Friday, February 15, 2008

Commercial Appraisals

With the vast increase in commercial submissions we've seen lately, the question invariably gets asked... "Why are commercial appraisals so expensive and why do they take so long to perform?"

It's no surprise that the $2,500 to $10,000+ price tag can generate a little sticker shock from our broker clientele, as well as the end borrowers. It's also understandable that the 2-5 week timelines that these appraisals typically take can also be a bit alarming. Let's unpack the commercial appraisal process and spend a little bit of time exploring he differences between your average residential and commercial appraisal.


95% of all brokers have spent the majority of their time on the residential side of the lending fence and are well accustomed to $350 appraisals that can be completed in a matter of 3-5 days. They know the ins and outs of the process, and most importantly, can easily 'sell' their client on the cost, necessity, and benefit they'll receive.

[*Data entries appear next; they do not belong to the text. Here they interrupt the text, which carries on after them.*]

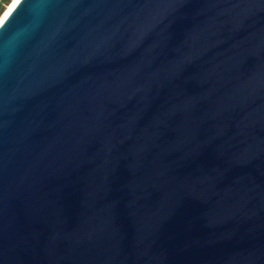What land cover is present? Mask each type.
Wrapping results in <instances>:
<instances>
[{
  "label": "water",
  "instance_id": "water-1",
  "mask_svg": "<svg viewBox=\"0 0 264 264\" xmlns=\"http://www.w3.org/2000/svg\"><path fill=\"white\" fill-rule=\"evenodd\" d=\"M0 264H264V0H18Z\"/></svg>",
  "mask_w": 264,
  "mask_h": 264
},
{
  "label": "bare ground",
  "instance_id": "bare-ground-1",
  "mask_svg": "<svg viewBox=\"0 0 264 264\" xmlns=\"http://www.w3.org/2000/svg\"><path fill=\"white\" fill-rule=\"evenodd\" d=\"M18 0H11L5 7L3 13L1 14L0 16V22L1 20L4 18V16L10 11V9L15 5V3L17 2Z\"/></svg>",
  "mask_w": 264,
  "mask_h": 264
},
{
  "label": "trees",
  "instance_id": "trees-1",
  "mask_svg": "<svg viewBox=\"0 0 264 264\" xmlns=\"http://www.w3.org/2000/svg\"><path fill=\"white\" fill-rule=\"evenodd\" d=\"M11 0H0V16L3 13L6 5L10 2Z\"/></svg>",
  "mask_w": 264,
  "mask_h": 264
}]
</instances>
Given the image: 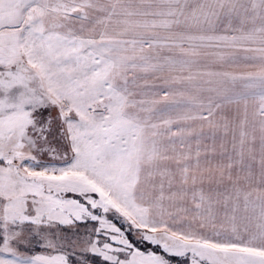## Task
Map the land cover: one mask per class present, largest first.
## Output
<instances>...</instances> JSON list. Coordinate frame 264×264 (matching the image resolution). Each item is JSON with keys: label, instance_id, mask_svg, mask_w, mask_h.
Listing matches in <instances>:
<instances>
[{"label": "snow or ice", "instance_id": "6c2138e0", "mask_svg": "<svg viewBox=\"0 0 264 264\" xmlns=\"http://www.w3.org/2000/svg\"><path fill=\"white\" fill-rule=\"evenodd\" d=\"M0 264H264V0H0Z\"/></svg>", "mask_w": 264, "mask_h": 264}]
</instances>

It's important to realize that for a residential appraisal, the vast majority of information needed about the subject property is able to be found online and through public records. Comparable sales, photos, and online estimates of value are easily accessible and can be found without leaving one's office. Commercial appraisers must spend a signficantly increased amount of time in the field performing research compared to their residential brethren. Additionally, residential appraisals typically only consider the sales approach, where as commercial appraisals require additional analysis of both the income and cost approach.

Sales Approach

This approach, on the surface, is the simplest: find a similar property and see how much it sold for and when. Commercial properties, however, due to the dissimilar, complex, and varied nature make this process increasingly difficult. True comparable properties are typically not located next door, or sometimes even in the same town. Appraisers must scour numerous sources and typically spend greater amounts of time seeking out genuinely comparable properties -- unfortunately there is no 'Zillow.com' for the commercial world.

Income Approach

This approach seeks to determine a property's Net Operating Income and then extrapoloates this figure into a reflection of the properties worth using a given 'Cap Rate'. Unfortunately, true rents are an extremely elusive number that can typically only be located by contacting owners/managers of similar properties and attempting to extract a rent-roll from them. As you can imagine, calls of this nature from random appraisers are typically not the highest of priority for most business owners. After finally garnering this information, the appraiser must then visit each separate location and take multiple pictures of the comparable property to include in their report.

Cost Approach

The cost approach is exactly what it appears to be on the surface, an estimate of the approximate replacement cost of the building should severe damage (fire, wind, storm, etc) occur or demolotion be necessary. The appraiser will typically consult a cost-data book such as Marshall & Swift's Commercial Cost Handbook for a rough approximation of replacement cost per square foot.

Summary

Appraisals performed on commercial properties are more complex and time consuming in nature and as such, the individuals who are engaged to put together these reviews must undergo additional educations and licensing requirements. We require these field reviews perform by those with the MAI designatation, or Member of the Appraisal Institute. As a result of the numerous field visits, phone calls, and overall time spent researching the above-mentioned valuation approaches, hopefully one can see why commercial appraisals both cost what and takes as long as they do.